Единственными людьми в поле моего зрения были другие, вроде меня, пассажиры, вылезшие погулять на верхнюю палубу. Яркие ветровки, пластиковые дождевики. Много пожилых супружеских пар, а вернее – пожилых людей, державшихся парочками, он и она. И все эти люди не смотрели, как мне показалось, ни вперед, ни назад, а словно внутрь самих себя. А дальше, за надстройками и трубой, я увидел больших, безымянных по причине моего невежества морских птиц, плавно и словно совсем без усилий уносившихся к оставленному нами берегу. После выхода из гавани корабль слегка отвернул в сторону, и потому мне была видна значительная часть Джетры. Город расползся вдоль берега, прячась за портовыми кранами и складами, без остатка заполняя широкую речную долину. Я попытался представить себе, как продолжится его жизнь, когда не будет рядом меня, за ним наблюдающего, словно опасаясь, что в мое отсутствие все может исчезнуть. Джетра уже становилась абстрактной идеей.

А впереди громоздился Сивл, ближайший к Джетре из островов Архипелага Грёз, бывший, однако, недоступным для всех джетрианцев, кроме немногих, у кого там имелись близкие родственники. Впрочем, точно так же были закрыты для нас и все остальные острова, входившие в Союз Архипелага; война все еще продолжалась, и территории, не принимавшие в ней участия, очень дорожили своим нейтралитетом. Мало удивительного, что я тоже никогда не бывал на Сивле и воспринимал его просто как некий элемент пейзажа, темную громаду, встававшую из моря прямо к югу от Джетры.

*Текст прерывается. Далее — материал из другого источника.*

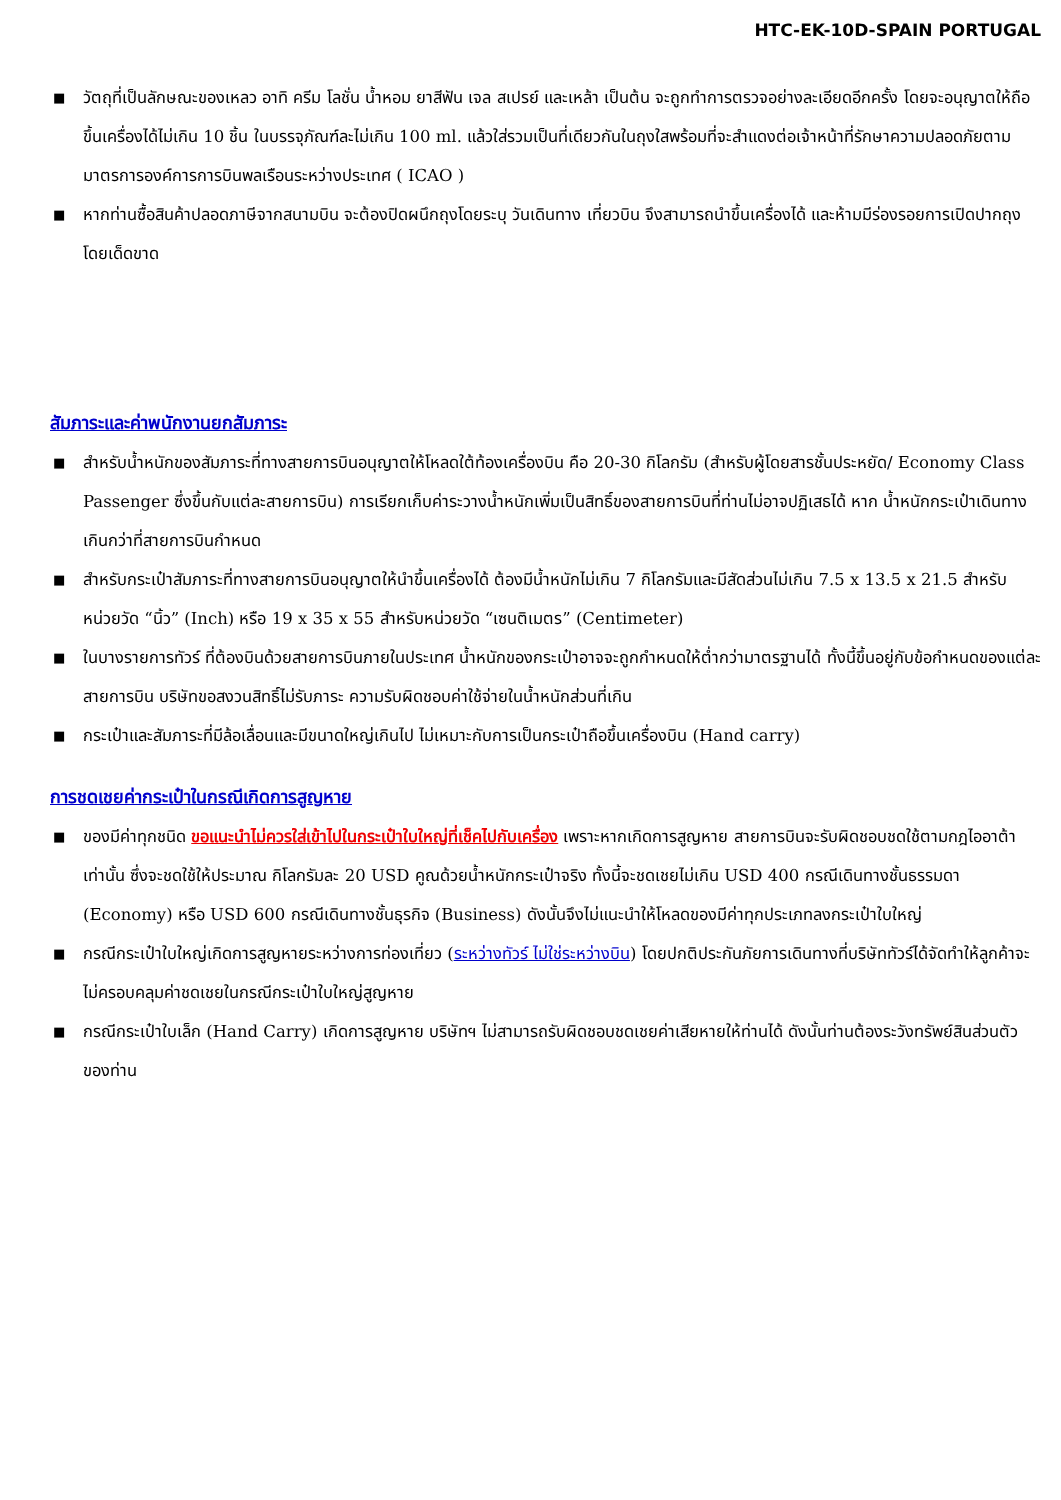HTC-EK-10D-SPAIN PORTUGAL
■ วัตถุที่เป็นลักษณะของเหลว อาทิ ครีม โลชั่น น้ำหอม ยาสีฟัน เจล สเปรย์ และเหล้า เป็นต้น จะถูกทำการตรวจอย่างละเอียดอีกครั้ง โดยจะอนุญาตให้ถือขึ้นเครื่องได้ไม่เกิน 10 ชิ้น ในบรรจุภัณฑ์ละไม่เกิน 100 ml. แล้วใส่รวมเป็นที่เดียวกันในถุงใสพร้อมที่จะสำแดงต่อเจ้าหน้าที่รักษาความปลอดภัยตามมาตรการองค์การการบินพลเรือนระหว่างประเทศ ( ICAO )
■ หากท่านซื้อสินค้าปลอดภาษีจากสนามบิน จะต้องปิดผนึกถุงโดยระบุ วันเดินทาง เที่ยวบิน จึงสามารถนำขึ้นเครื่องได้ และห้ามมีร่องรอยการเปิดปากถุงโดยเด็ดขาด
สัมภาระและค่าพนักงานยกสัมภาระ
■ สำหรับน้ำหนักของสัมภาระที่ทางสายการบินอนุญาตให้โหลดใต้ท้องเครื่องบิน คือ 20-30 กิโลกรัม (สำหรับผู้โดยสารชั้นประหยัด/ Economy Class Passenger ซึ่งขึ้นกับแต่ละสายการบิน) การเรียกเก็บค่าระวางน้ำหนักเพิ่มเป็นสิทธิ์ของสายการบินที่ท่านไม่อาจปฏิเสธได้ หาก น้ำหนักกระเป๋าเดินทางเกินกว่าที่สายการบินกำหนด
■ สำหรับกระเป๋าสัมภาระที่ทางสายการบินอนุญาตให้นำขึ้นเครื่องได้ ต้องมีน้ำหนักไม่เกิน 7 กิโลกรัมและมีสัดส่วนไม่เกิน 7.5 x 13.5 x 21.5 สำหรับหน่วยวัด “นิ้ว” (Inch) หรือ 19 x 35 x 55 สำหรับหน่วยวัด “เซนติเมตร” (Centimeter)
■ ในบางรายการทัวร์ ที่ต้องบินด้วยสายการบินภายในประเทศ น้ำหนักของกระเป๋าอาจจะถูกกำหนดให้ต่ำกว่ามาตรฐานได้ ทั้งนี้ขึ้นอยู่กับข้อกำหนดของแต่ละสายการบิน บริษัทขอสงวนสิทธิ์ไม่รับภาระ ความรับผิดชอบค่าใช้จ่ายในน้ำหนักส่วนที่เกิน
■ กระเป๋าและสัมภาระที่มีล้อเลื่อนและมีขนาดใหญ่เกินไป ไม่เหมาะกับการเป็นกระเป๋าถือขึ้นเครื่องบิน (Hand carry)
การชดเชยค่ากระเป๋าในกรณีเกิดการสูญหาย
■ ของมีค่าทุกชนิด ขอแนะนำไม่ควรใส่เข้าไปในกระเป๋าใบใหญ่ที่เช็คไปกับเครื่อง เพราะหากเกิดการสูญหาย สายการบินจะรับผิดชอบชดใช้ตามกฎไออาต้าเท่านั้น ซึ่งจะชดใช้ให้ประมาณ กิโลกรัมละ 20 USD คูณด้วยน้ำหนักกระเป๋าจริง ทั้งนี้จะชดเชยไม่เกิน USD 400 กรณีเดินทางชั้นธรรมดา (Economy) หรือ USD 600 กรณีเดินทางชั้นธุรกิจ (Business) ดังนั้นจึงไม่แนะนำให้โหลดของมีค่าทุกประเภทลงกระเป๋าใบใหญ่
■ กรณีกระเป๋าใบใหญ่เกิดการสูญหายระหว่างการท่องเที่ยว (ระหว่างทัวร์ ไม่ใช่ระหว่างบิน) โดยปกติประกันภัยการเดินทางที่บริษัททัวร์ได้จัดทำให้ลูกค้าจะไม่ครอบคลุมค่าชดเชยในกรณีกระเป๋าใบใหญ่สูญหาย
■ กรณีกระเป๋าใบเล็ก (Hand Carry) เกิดการสูญหาย บริษัทฯ ไม่สามารถรับผิดชอบชดเชยค่าเสียหายให้ท่านได้ ดังนั้นท่านต้องระวังทรัพย์สินส่วนตัวของท่าน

А теперь этот остров был первым пунктом стоянки на нашем маршруте, и мне очень хотелось, чтобы корабль шел побыстрее, ведь пока за кормою маячила Джетра, мне продолжало казаться, что путешествие все еще не началось. К сожалению, речная дельта изобиловала мелями, и кораблю приходилось двигаться осторожно, часто меняя свой курс; медленно, очень медленно он приближался к Рваному Носу – иззубренному каменному массиву на западной оконечности Сивла, обогнув который мы должны были вступить в царство неведомого.